- Actions to take:
A. According to the article on drug smuggling in Nuevo Laredo, why are U.S. drug agents not surprised that the city has become a coveted outpost for smugglers? Answer in one to three sentences.
B. Copy out the stretch of the article on drug smuggling in Nuevo Laredo from "By JAMES PINKERTON" through "NAFTA success stories.".

- Extract to read:
------------------------------------

Free trade fuels drug smuggling

Feb. 12, 2006
Houston Chronicle, 12 February 2006

NUEVO LAREDO
Free trade fuels drug smuggling

By JAMES PINKERTON

NUEVO LAREDO, MEXICO - The five bridges spanning the green waters of the Rio Grande bustle with more than 21,000 cars, trucks and buses every day. This border town - and its American sister city across the river - see more than $100 billion in commerce rumble through every year.

They’re known as "Los Dos Laredos," and few dispute the towns are one of the great NAFTA success stories.

But U.S. drug agents say that free trade with Mexico has had an ugly and unintended consequence: Just as legitimate business people have flocked to Nuevo Laredo, so have criminals. And they have quickly turned it into one of the most dangerous and violent towns along the U.S.-Mexico border, agents say.

Last week, gunmen swept into the newsroom of Nuevo Laredo’s main newspaper, sprayed it with gunfire and tossed at least one grenade, critically injuring a reporter. Mexican authorities haven’t arrested anyone, but say warring drug traffickers are widely suspected.

U.S. drug agents say they aren’t surprised the city of 310,000 has become such a coveted outpost for smugglers. They’ve worried for years that free trade unwittingly fuels trafficking.

------------------------------------

- Data:
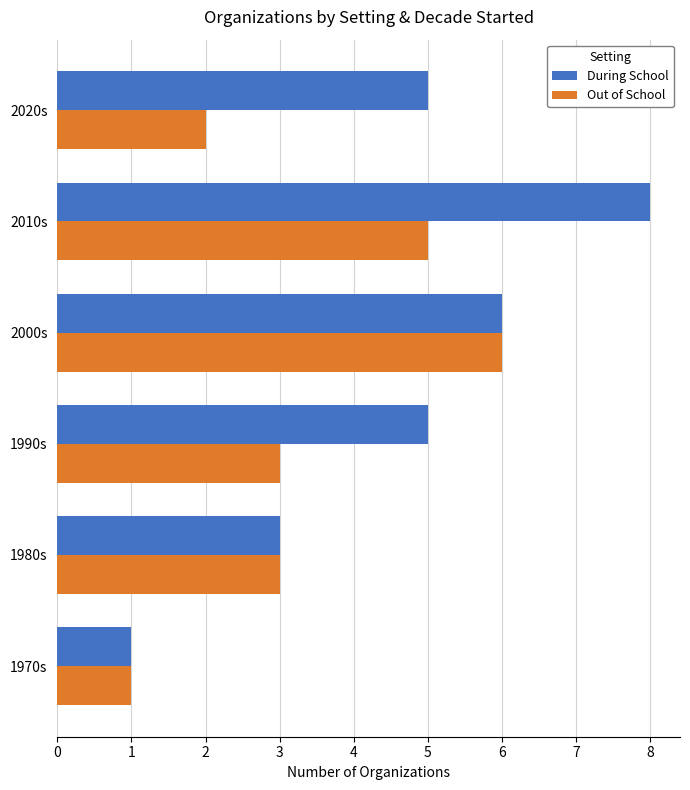

The value of Out of School at 1980s is 3. True or false?

True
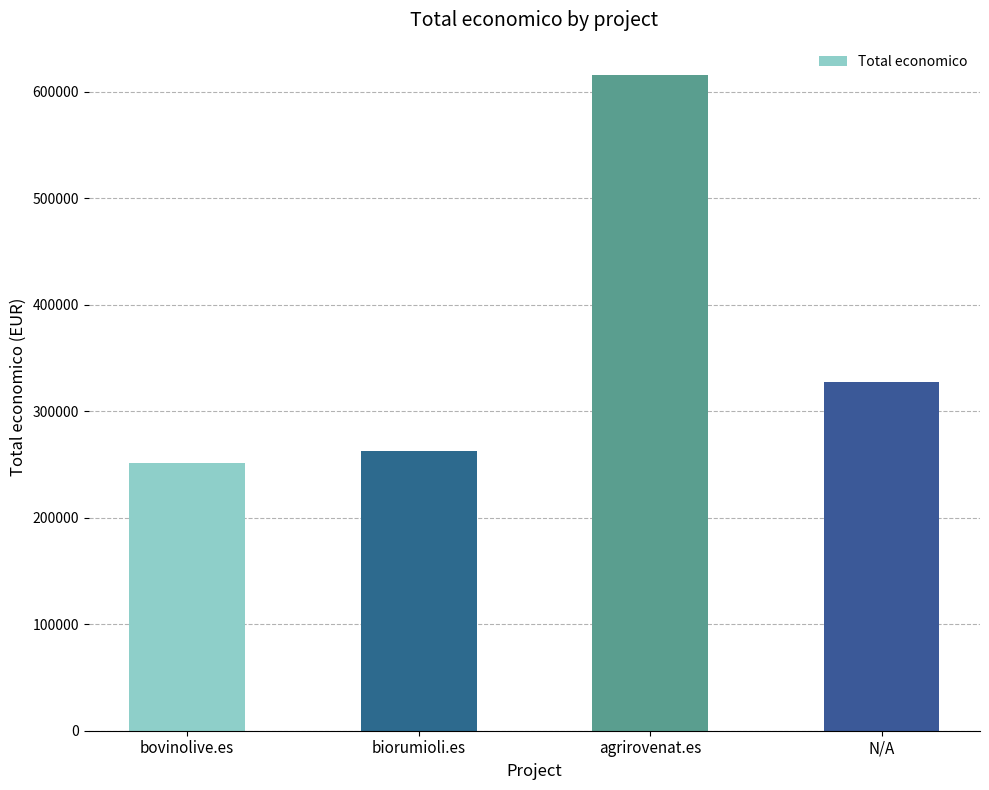

Reading left to right, what are all the values shown in this chart?

bovinolive.es=251272	biorumioli.es=262332	agrirovenat.es=615375	N/A=327744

------------------------------------

- Answers for this exercise:
A. For years they have worried that free trade unwittingly fuels trafficking. They say that criminals followed legitimate business people to Nuevo Laredo under free trade with Mexico.

B.
By JAMES PINKERTON

NUEVO LAREDO, MEXICO - The five bridges spanning the green waters of the Rio Grande bustle with more than 21,000 cars, trucks and buses every day. This border town - and its American sister city across the river - see more than $100 billion in commerce rumble through every year.

They’re known as "Los Dos Laredos," and few dispute the towns are one of the great NAFTA success stories.